Jesse Paul Warren
A Designer*
Jesse Paul Warren
a designer*
Assemble
It Is Possible
Campaign for State Representative in Burlington, VT, with an emphasis on integrating art.
Designer + Candidate
2023

In 2020, a seat opened up in my state legislative district in Burlington, so I ran for it.

"IT IS POSSIBLE" was the theme. The message was that big ideas that change the world are possible to do, even though there is always a chorus who calls them impossible or impractical at the time.

The creative work of the campaign was interesting, and I'm proud of it. But the most interesting thing is that I lost. And it taught me, more viscerally than ever, the importance of failing early and often.

Some people hold on to unfollowed dreams until the day they die: running for office, starting a business, opening a restaurant, traveling the world. The tragedy is not that you might succeed if you try, or that you have to live with the regret of not trying. It's that if you give it a shot, whether you succeed or fail, the space in your mind where you kept that old dream is freed up to be filled by a new one. That's the only way to evolve.

So try the things you think about trying. It's the only way to get somewhere.

THE CAMPAIGN LAUNCH VIDEO

With help shooting from a friend, I wrote, edited and produced this video to communicate the theme of the campaign.

The concept was that every big idea that has changed the world has been called impossible by a chorus of naysayers. Yet we did them anyway, and the world is better of for it.

If you keep that in mind, the naysayers became a lot easier to deal with.

THE FIRST ART PIECE: "A NEW KIND OF GROWTH"

I knew I wanted to incorporate art into the campaign. The first art piece, "A New Kind Of Growth" was a reference to the earliest known human art — cave paintings where they blew the ink over their hands to create an outline on the wall. I had heard about these in Werner Herzog's Cave of Forgotten Dreams.

We sent these 52 pieces to the campaign's earliest supporters and donors.

The point I wanted to make was that since that early example of humanity shaping the world around us, we've done so many things that would have been considered impossible, and we can continue to do so. But that now, the challenge we have to is not external, but something within.

MAKING THE ART PRINTS

This is a video we published at the time, introducing the prints and discussing their message.

MAGNET MAILER

I wanted the mailers to include something that might stay in people's memory longer than a throwaway piece of political lit.
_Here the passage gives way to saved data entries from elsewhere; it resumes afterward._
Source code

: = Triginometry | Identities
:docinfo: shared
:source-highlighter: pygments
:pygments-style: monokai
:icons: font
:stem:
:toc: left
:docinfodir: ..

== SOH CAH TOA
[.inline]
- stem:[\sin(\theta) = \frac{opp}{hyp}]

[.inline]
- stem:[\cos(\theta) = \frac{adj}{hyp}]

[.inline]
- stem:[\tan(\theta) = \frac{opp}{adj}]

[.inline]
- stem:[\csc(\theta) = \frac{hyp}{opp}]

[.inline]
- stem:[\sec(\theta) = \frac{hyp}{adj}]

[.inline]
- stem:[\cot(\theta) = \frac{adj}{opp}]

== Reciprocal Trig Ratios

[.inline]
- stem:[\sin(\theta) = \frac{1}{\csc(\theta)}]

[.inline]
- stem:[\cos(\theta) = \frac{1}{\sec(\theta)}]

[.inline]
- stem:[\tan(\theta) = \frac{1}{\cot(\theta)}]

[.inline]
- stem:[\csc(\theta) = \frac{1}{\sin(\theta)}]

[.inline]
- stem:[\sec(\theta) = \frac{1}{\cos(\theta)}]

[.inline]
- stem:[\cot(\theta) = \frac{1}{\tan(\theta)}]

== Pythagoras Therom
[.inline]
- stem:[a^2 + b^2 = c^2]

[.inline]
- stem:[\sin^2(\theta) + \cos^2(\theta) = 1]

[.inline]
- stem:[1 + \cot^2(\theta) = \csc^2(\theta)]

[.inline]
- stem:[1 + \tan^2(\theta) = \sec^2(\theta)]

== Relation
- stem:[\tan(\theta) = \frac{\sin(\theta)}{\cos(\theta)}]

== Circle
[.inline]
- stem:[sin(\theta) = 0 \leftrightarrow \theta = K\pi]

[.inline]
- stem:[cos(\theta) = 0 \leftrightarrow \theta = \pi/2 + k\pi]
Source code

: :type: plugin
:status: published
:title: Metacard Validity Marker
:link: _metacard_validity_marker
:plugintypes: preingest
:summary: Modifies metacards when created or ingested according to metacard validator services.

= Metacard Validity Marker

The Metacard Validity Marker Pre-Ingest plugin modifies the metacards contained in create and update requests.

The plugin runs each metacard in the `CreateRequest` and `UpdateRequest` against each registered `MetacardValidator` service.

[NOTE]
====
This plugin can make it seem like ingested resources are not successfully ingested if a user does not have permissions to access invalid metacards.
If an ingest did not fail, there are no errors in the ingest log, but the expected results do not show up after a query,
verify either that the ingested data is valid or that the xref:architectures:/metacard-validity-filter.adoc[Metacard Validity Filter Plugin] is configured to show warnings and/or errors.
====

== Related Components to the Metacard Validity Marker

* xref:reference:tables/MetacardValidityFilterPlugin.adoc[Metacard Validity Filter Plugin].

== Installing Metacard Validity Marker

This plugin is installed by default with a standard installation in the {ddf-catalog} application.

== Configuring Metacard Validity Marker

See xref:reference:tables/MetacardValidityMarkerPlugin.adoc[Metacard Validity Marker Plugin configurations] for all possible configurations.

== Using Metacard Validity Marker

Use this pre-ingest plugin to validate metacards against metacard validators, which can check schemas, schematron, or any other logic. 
I had tried this with the booklet in my 2018 run for City Council, but there wasn't time or money for something of that scale at the moment.

We ended up going with a business-card sized magnet with the campaign's tagline. The idea was that people might put them up on their fridge, keeping the theme of the campaign in their minds. I still sometimes find them on refrigerators or mailboxes in my neighborhood.

MAKING THE MAGNETS

A video introducing the magnets.

THE WALL OF IMPOSSIBLE IDEAS

Another project was the "Wall of Impossible Ideas". It was a large bulletin board hung on two posts in my front yard. I live in a street with a lot of foot traffic. The idea was that people could add an idea that might be called "impossible", but that was actually achievable. It ended up becoming more like a general, politically-focused bulletin board.

WWW.ITISPOSSIBLE.TO

We also experimented with a digital version of "The Wall Of Impossible Ideas", a website at ItIsPossible.to. We would update the digital wall when new notes were added to the physical wall, and vice versa.

SIGN ON A SIGN

In the end, I lost. But I took moments like these, when I walked outside to find a bird sitting on my lawn sign, as little signs that I was on the right path.